L’état d’urgence sanitaire va disparaître, pas sa disposition la plus sensible
En maintenant la possibilité de limiter ou d’interdire les rassemblements jusqu’au mois de novembre, le gouvernement menace d’entraver le droit de manifester.
POLITIQUE – Nous y sommes. Le “régime d’exception” mis en place dans la lutte contre le coronavirus vit ses derniers jours. C’est en tout cas ce qu’a fait savoir Matignon en amont du Conseil des ministres de ce mercredi 10 juin, où le “projet de loi organisant la fin de l’état d’urgence sanitaire” était inscrit à l’ordre du jour.
Entré en vigueur le 24 mars et prolongé une première fois jusqu’au 10 juillet, l’état d’urgence ne sera pas reconduit en raison, notamment, de “l’évolution à ce stade positive de la situation sanitaire”, selon Matignon. De quoi prévoir un retour à la normale une fois ce délai expiré? Pas vraiment. Car le gouvernement souhaite conserver quelques “outils” autorisés jusqu’ici par l’état d’urgence, au cas où le pays connaîtrait une seconde vague épidémique.
Et parmi ceux-ci, la possibilité pour Édouard Philippe “de limiter ou d’interdire les rassemblements sur la voie publique ainsi que les réunions de toute nature”. Ce qui, sur le plan purement épidémiologique, peut s’entendre. Mais à l’heure où des manifestations se multiplient sur le territoire, cette disposition pose question, puisque la possible restriction de la liberté de se réunir entrerait de fait, certes sur une durée limitée à quatre mois, dans le droit commun.
Prétexte
Au sein du monde politique, cette disposition interroge. “Là, en réalité, ils suppriment l’état d’urgence pour remettre une autre forme d’état d’urgence, et ils l’inscrivent dans la loi”, a pointé la présidente du RN Marine Le Pen sur France inter. Députée insoumise de Seine-Saint-Denis, Danielle Obono considère pour sa part que cette initiative marque un nouveau pas vers la “démocrature”.
Ce que déplorent également plusieurs associations. Ce mercredi, un ensemble d’organisations, de la CGT à Attac en passant par la Ligue des Droits de l’Homme et le syndicat des avocats de France, appellent au “respect du droit de manifester”. Selon ces structures, des “sans-papiers sont poursuivis et les initiateurs des manifestations sont menacés par le préfet de police de Paris”.
″Émotion”
Car l’agenda social, lui aussi, se déconfine. Il y a une quinzaine de jours, des milliers de personnes (dont plusieurs élus) se sont réunies devant le site de l’usine Renault de Maubeuge. Jeudi 11 juin, le personnel soignant, via le Collectif interhospitalier, a prévu de manifester à Paris, où les rassemblements contre les violences policières se multiplient dans le sillage de l’affaire George Floyd aux États-Unis. Le Conseil d’État, qui a plusieurs fois rappelé le gouvernement à l’ordre durant la crise du covid-19, doit justement se pencher ce jeudi sur les interdictions de manifester après un recours déposé par plusieurs associations.

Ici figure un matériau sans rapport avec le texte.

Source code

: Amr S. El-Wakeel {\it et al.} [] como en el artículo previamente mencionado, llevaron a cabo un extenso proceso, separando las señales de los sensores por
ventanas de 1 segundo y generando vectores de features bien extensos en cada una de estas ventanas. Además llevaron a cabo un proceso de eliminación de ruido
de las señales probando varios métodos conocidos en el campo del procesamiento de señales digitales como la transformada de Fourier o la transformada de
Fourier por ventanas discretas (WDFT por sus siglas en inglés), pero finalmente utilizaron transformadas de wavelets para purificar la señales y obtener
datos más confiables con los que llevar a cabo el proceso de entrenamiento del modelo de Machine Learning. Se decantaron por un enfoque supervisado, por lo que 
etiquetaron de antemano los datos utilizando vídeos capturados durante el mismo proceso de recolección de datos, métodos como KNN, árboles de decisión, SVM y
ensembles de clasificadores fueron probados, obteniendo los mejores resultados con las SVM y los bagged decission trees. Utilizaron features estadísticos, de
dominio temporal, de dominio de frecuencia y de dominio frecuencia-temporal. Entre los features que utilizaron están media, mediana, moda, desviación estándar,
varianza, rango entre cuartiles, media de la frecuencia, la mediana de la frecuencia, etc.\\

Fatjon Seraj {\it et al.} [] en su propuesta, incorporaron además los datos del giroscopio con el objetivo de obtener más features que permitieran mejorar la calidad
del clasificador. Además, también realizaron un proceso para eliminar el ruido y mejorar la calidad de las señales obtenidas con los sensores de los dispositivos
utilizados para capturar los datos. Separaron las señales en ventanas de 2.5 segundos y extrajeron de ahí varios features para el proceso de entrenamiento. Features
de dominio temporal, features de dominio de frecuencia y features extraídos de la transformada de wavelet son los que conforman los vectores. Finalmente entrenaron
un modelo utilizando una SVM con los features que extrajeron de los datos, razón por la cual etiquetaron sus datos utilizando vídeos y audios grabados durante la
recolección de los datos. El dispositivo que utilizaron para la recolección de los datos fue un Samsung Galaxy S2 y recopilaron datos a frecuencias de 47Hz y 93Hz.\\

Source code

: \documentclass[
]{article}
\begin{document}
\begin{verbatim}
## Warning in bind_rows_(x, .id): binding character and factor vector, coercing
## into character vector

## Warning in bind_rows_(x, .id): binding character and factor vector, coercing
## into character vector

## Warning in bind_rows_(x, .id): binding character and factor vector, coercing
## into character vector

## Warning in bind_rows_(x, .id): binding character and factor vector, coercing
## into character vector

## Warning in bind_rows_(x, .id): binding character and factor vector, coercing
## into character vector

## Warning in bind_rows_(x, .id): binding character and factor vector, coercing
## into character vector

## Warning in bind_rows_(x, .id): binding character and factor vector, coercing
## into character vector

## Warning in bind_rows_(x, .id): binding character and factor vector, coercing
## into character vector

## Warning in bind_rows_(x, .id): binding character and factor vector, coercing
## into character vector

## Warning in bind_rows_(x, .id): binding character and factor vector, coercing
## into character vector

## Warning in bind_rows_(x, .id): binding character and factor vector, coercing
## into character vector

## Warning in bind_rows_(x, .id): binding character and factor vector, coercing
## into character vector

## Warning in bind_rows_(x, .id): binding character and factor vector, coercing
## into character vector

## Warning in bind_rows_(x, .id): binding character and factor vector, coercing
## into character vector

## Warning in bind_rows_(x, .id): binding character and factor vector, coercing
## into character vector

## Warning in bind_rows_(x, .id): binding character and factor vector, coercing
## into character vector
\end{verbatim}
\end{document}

Du côté du gouvernement, on joue la carte du discernement, en assurant que l’idée n’est pas d’appliquer aveuglément l’interdiction de se rassembler. “Les manifestations ne sont pas [autorisées] dans les faits car il y a un décret du Premier ministre dans le cadre de la deuxième phase du déconfinement qui interdit les rassemblements de plus de dix personnes. Mais je crois que l’émotion mondiale, qui est une émotion saine sur ce sujet, dépasse au fond les règles juridiques qui s’appliquent’, a déclaré mardi Christophe Castaner, interrogé sur les rassemblements en hommage à George Floyd.

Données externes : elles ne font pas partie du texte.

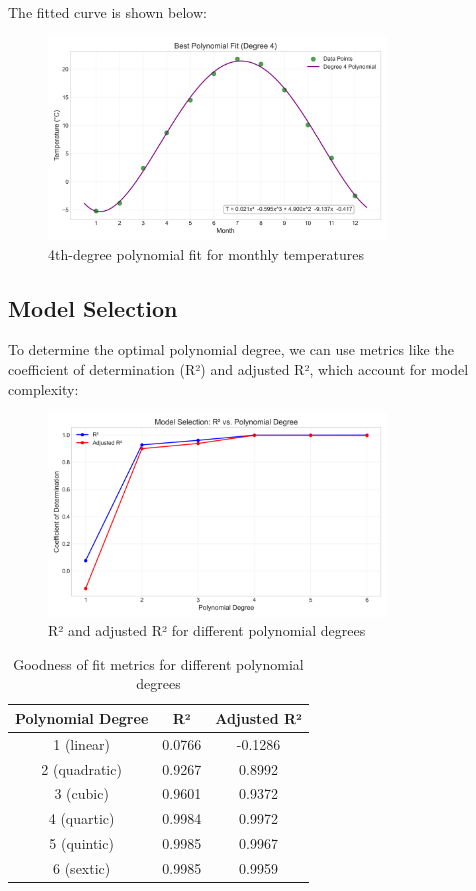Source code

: \documentclass[12pt]{article}
\begin{document}
The fitted curve is shown below:

\begin{figure}[H]
\centering
\includegraphics[width=0.8\textwidth]{temperature_fit.png}
\caption{4th-degree polynomial fit for monthly temperatures}
\label{fig:temperature_fit}
\end{figure}

\subsection{Model Selection}

To determine the optimal polynomial degree, we can use metrics like the coefficient of determination (R²) and adjusted R², which account for model complexity:

\begin{figure}[H]
\centering
\includegraphics[width=0.8\textwidth]{temperature_r2.png}
\caption{R² and adjusted R² for different polynomial degrees}
\label{fig:temperature_r2}
\end{figure}

\begin{table}[H]
\centering
\begin{tabular}{ccc}
\toprule
Polynomial Degree & R² & Adjusted R² \\
\midrule
1 (linear) & 0.0766 & -0.1286 \\
2 (quadratic) & 0.9267 & 0.8992 \\
3 (cubic) & 0.9601 & 0.9372 \\
4 (quartic) & 0.9984 & 0.9972 \\
5 (quintic) & 0.9985 & 0.9967 \\
6 (sextic) & 0.9985 & 0.9959 \\
\bottomrule
\end{tabular}
\caption{Goodness of fit metrics for different polynomial degrees}
\label{tab:polynomial_comparison}
\end{table}
\end{document}
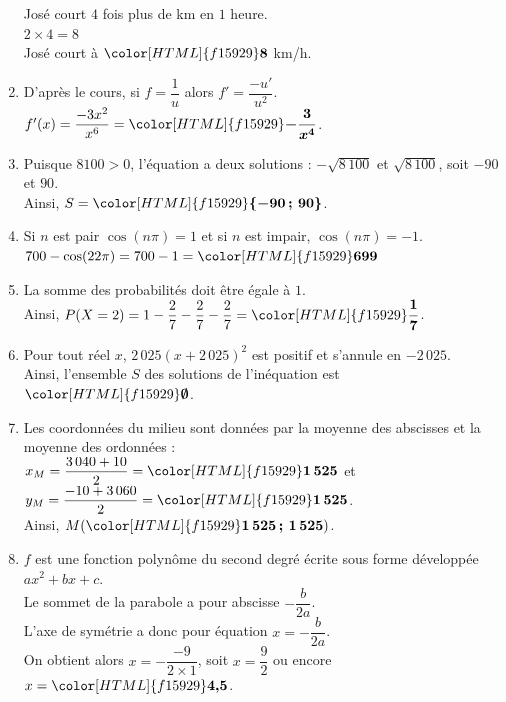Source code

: \documentclass[a4paper,11pt,landscape,exos]{nsi} %
\begin{document}
\begin{multicols}{2}
\begin{enumerate}[]
    José court $4$ fois plus de km en $1$ heure.\\
   $2\times 4=8$\\
   José court à ${\color[HTML]{f15929}\boldsymbol{8}}$ km/h.
\item D'après le cours, si $f=\dfrac{1}{u}$ alors $f'=\dfrac{-u'}{u^2}$.\\
    $f'(x)=\dfrac{-3x^{2}}{x^{6}}={\color[HTML]{f15929}\boldsymbol{-\dfrac{3}{x^{4}}}}$.
\item Puisque $8100>0$, l'équation a deux solutions :  $-\sqrt{8\,100}$ et $\sqrt{8\,100}$, soit $-90$ et $90$.\\
    Ainsi, $S={\color[HTML]{f15929}\boldsymbol{\{-90\,;\,90\}}}$.
\item Si $n$ est pair $\cos(n\pi)=1$ et si $n$ est impair, $\cos(n\pi)=-1$.\\$700 - \cos(22\pi)=700 - 1={\color[HTML]{f15929}\boldsymbol{699}}$
\item  La somme des probabilités doit être égale à $1$.\\
    Ainsi, $P(X=2)=1-\dfrac{2}{7}-\dfrac{2}{7}-\dfrac{2}{7}={\color[HTML]{f15929}\boldsymbol{\dfrac{1}{7}}}$.
\item Pour tout réel $x$, $2\,025(x+2\,025)^2$ est positif et s'annule en $-2\,025$.\\
               Ainsi, l'ensemble $S$ des solutions de l'inéquation est  ${\color[HTML]{f15929}\boldsymbol{\emptyset}}$.
\item Les coordonnées du milieu sont données par la moyenne des abscisses et la moyenne des ordonnées : \\
         $x_M=\dfrac{3\,040+10}{2}={\color[HTML]{f15929}\boldsymbol{1\,525}}$ et $y_M=\dfrac{-10+3\,060}{2}={\color[HTML]{f15929}\boldsymbol{1\,525}}$.\\
         Ainsi,  $M({\color[HTML]{f15929}\boldsymbol{1\,525\,;\,1\,525}})$.
\item $f$ est une fonction polynôme du second degré écrite sous forme développée $ax^2+bx+c$.\\
       Le sommet de la parabole a pour abscisse $-\dfrac{b}{2a}$.\\
           L'axe de symétrie a donc pour équation $x=-\dfrac{b}{2a}$. \\
       On obtient alors  $x=-\dfrac{-9}{2\times 1}$, soit $x=\dfrac{9}{2}$ ou encore  $x={\color[HTML]{f15929}\boldsymbol{4{,}5}}$.
   
      \vfill\null
      \columnbreak
\end{enumerate}
$\quad$\\
\end{multicols}
\end{document}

Une appréciation émotive (et donc arbitraire) du droit qui ne manque pas de faire bondir les juristes, déjà inquiets par la façon dont les libertés individuelles ont été malmenées durant le confinement. Et ce n’est pas le pouvoir donné au Premier ministre de limiter ou d’interdire les rassemblements par simple décret en Conseil des ministres qui devrait les rassurer.